"""

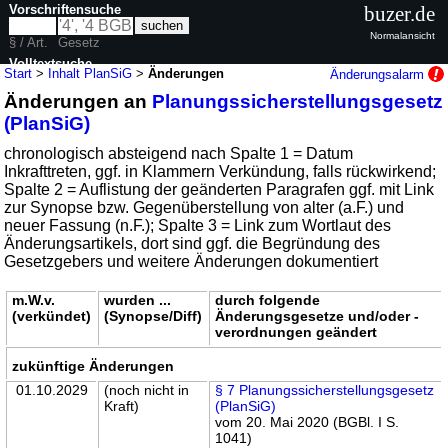
Vorschriftensuche
buzer.de
Normalansicht
§ / Art.
Gesetz
Volltextsuche
Start
>
Inhalt PlanSiG
>
Änderungen
Änderungsalarm
Änderungen an
Planungssicherstellungsgesetz
nur in PlanSiG
(PlanSiG)
chronologisch absteigend nach Spalte 1 = Datum
Inkrafttreten, ggf. in Klammern Verkündung, falls rückwirkend;
Spalte 2 = Auflistung der geänderten Paragrafen ggf. mit Link
zur Synopse bzw. Gegenüberstellung von alter (a.F.) und
neuer Fassung (n.F.); Spalte 3 = Link zum Wortlaut des
Änderungsartikels, dort sind ggf. die Begründung des
Gesetzgebers und weitere Änderungen dokumentiert
m.W.v.
wurden ...
durch folgende
(verkündet)
(Synopse/Diff)
Änderungsgesetze und/oder -
verordnungen geändert
zukünftige Änderungen
01.10.2029
(noch nicht in
§ 7 Planungssicherstellungsgesetz
Kraft)
(PlanSiG)
vom 20. Mai 2020 (BGBl. I S.
1041)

"""

- [Required work]: Please render every line of the material above as a Markdown table with a numbered "Row" column and a "Text" column, skipping any blank lines. Leave the pictures out of the table.

- [Response area]:
| Row | Text |
|---|---|
| 1 | Vorschriftensuche |
| 2 | buzer.de |
| 3 | Normalansicht |
| 4 | § / Art. |
| 5 | Gesetz |
| 6 | Volltextsuche |
| 7 | Start |
| 8 | > |
| 9 | Inhalt PlanSiG |
| 10 | > |
| 11 | Änderungen |
| 12 | Änderungsalarm |
| 13 | Änderungen an |
| 14 | Planungssicherstellungsgesetz |
| 15 | nur in PlanSiG |
| 16 | (PlanSiG) |
| 17 | chronologisch absteigend nach Spalte 1 = Datum |
| 18 | Inkrafttreten, ggf. in Klammern Verkündung, falls rückwirkend; |
| 19 | Spalte 2 = Auflistung der geänderten Paragrafen ggf. mit Link |
| 20 | zur Synopse bzw. Gegenüberstellung von alter (a.F.) und |
| 21 | neuer Fassung (n.F.); Spalte 3 = Link zum Wortlaut des |
| 22 | Änderungsartikels, dort sind ggf. die Begründung des |
| 23 | Gesetzgebers und weitere Änderungen dokumentiert |
| 24 | m.W.v. |
| 25 | wurden ... |
| 26 | durch folgende |
| 27 | (verkündet) |
| 28 | (Synopse/Diff) |
| 29 | Änderungsgesetze und/oder - |
| 30 | verordnungen geändert |
| 31 | zukünftige Änderungen |
| 32 | 01.10.2029 |
| 33 | (noch nicht in |
| 34 | § 7 Planungssicherstellungsgesetz |
| 35 | Kraft) |
| 36 | (PlanSiG) |
| 37 | vom 20. Mai 2020 (BGBl. I S. |
| 38 | 1041) |